# Task:
Count the lines in the items below that contain the string "slice", matching case exactly, and give only the number.

# Supplied material:
********

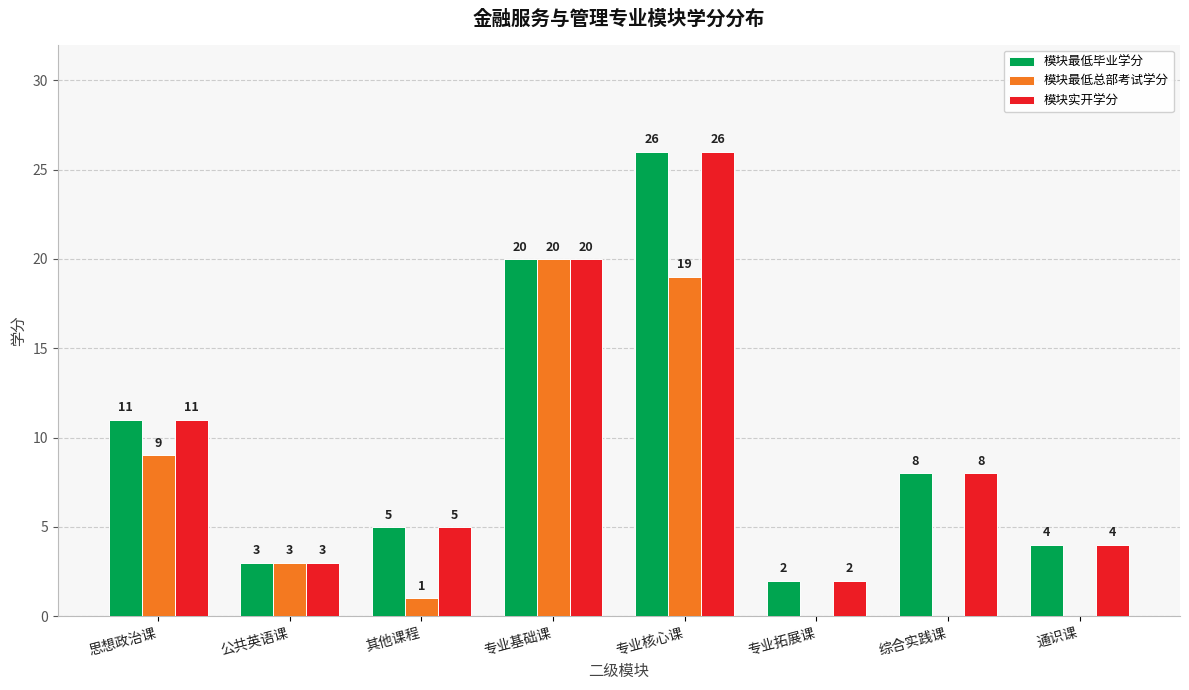

What is the sum of all 模块最低毕业学分 values?

79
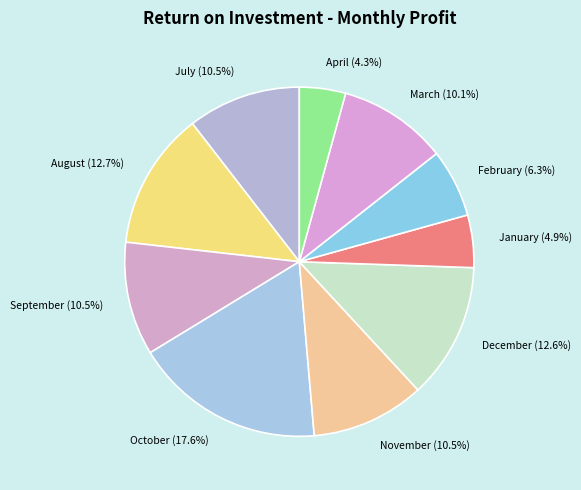

Is there a majority slice in this chart?

No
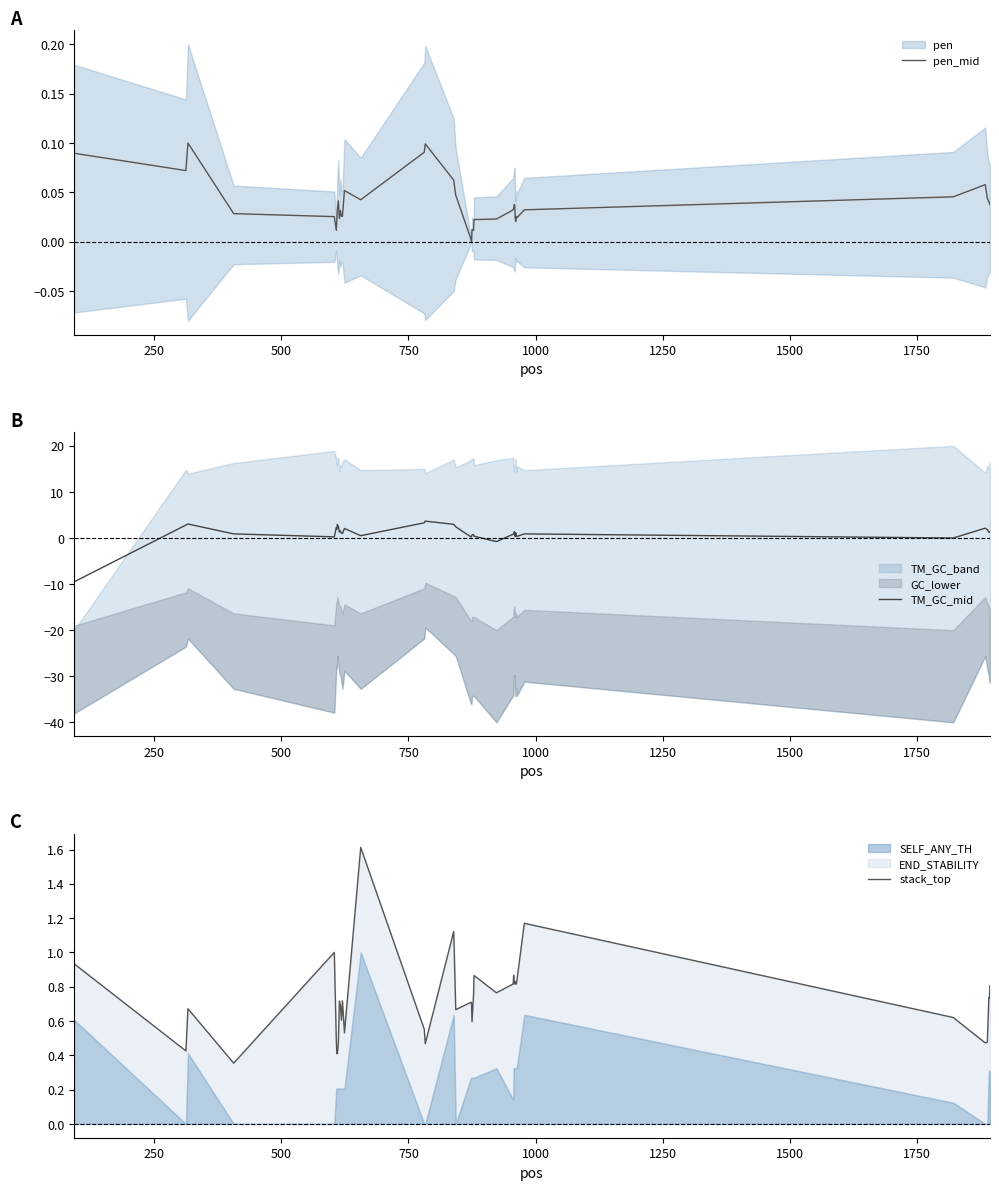

What is the lowest value of the TM_GC_mid series?

-9.5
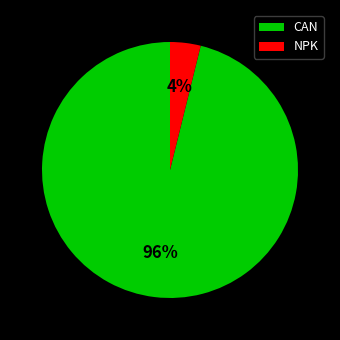

The CAN slice represents 96% of the pie. True or false?

True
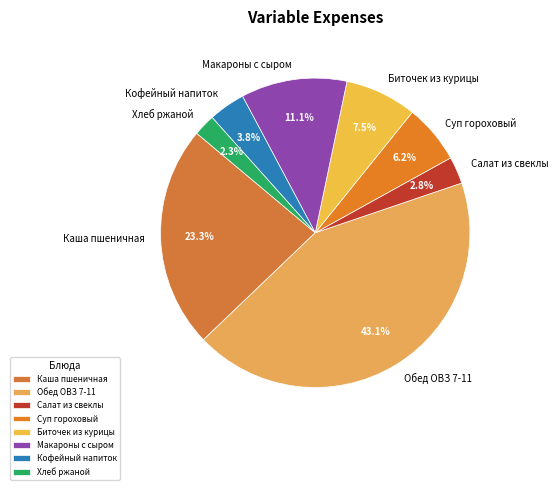

To the nearest percent, what is the combined percentage of Хлеб ржаной and Салат из свеклы?

5%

********

# Output of the task:
2